▸ **Problem requirements**: How many of the lines in the data contain "blue"? Give only the number.

- - - - - - -

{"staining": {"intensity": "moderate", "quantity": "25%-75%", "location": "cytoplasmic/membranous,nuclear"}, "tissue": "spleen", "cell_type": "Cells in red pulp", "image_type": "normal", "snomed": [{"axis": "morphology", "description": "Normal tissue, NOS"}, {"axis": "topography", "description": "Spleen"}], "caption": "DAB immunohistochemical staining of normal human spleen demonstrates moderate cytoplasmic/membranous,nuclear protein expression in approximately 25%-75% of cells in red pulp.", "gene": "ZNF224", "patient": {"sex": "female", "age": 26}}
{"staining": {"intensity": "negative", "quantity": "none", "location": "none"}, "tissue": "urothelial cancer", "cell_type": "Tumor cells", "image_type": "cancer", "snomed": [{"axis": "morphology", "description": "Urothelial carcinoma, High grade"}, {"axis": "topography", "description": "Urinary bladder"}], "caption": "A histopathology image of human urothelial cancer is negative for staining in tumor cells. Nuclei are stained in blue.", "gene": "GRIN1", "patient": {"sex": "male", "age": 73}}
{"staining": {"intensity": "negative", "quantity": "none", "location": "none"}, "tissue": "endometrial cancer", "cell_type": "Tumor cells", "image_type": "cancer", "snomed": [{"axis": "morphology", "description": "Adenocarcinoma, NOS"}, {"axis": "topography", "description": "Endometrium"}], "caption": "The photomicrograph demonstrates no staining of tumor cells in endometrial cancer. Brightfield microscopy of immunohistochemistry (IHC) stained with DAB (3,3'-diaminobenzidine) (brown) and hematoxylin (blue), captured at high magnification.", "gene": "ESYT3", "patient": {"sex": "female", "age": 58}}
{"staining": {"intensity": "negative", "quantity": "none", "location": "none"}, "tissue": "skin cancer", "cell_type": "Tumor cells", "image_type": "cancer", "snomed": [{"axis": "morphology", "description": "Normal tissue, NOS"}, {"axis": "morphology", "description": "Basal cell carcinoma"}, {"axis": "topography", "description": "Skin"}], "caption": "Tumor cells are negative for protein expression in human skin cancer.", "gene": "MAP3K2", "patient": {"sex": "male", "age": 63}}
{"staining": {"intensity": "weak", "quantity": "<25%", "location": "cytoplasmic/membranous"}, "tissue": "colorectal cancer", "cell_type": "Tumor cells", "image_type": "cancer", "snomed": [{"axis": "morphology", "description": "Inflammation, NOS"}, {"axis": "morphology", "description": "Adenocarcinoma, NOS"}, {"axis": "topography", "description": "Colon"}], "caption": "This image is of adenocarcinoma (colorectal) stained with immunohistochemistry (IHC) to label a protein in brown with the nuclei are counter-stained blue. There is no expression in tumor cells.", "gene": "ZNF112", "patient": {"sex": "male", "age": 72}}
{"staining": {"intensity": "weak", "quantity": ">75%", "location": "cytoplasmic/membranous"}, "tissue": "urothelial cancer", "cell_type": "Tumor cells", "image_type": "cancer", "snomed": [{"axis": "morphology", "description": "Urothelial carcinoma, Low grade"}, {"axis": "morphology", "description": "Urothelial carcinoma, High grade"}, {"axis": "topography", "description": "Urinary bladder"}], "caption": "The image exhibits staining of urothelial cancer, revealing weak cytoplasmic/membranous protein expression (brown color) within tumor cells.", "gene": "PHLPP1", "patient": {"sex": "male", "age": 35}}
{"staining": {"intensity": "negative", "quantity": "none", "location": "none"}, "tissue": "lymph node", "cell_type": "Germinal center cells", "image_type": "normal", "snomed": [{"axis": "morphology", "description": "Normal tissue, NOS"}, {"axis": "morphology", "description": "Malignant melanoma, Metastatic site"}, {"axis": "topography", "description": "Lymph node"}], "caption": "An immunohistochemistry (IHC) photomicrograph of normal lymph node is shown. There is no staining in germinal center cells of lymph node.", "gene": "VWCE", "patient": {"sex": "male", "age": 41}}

- - - - - - -

▸ **Task output**: 3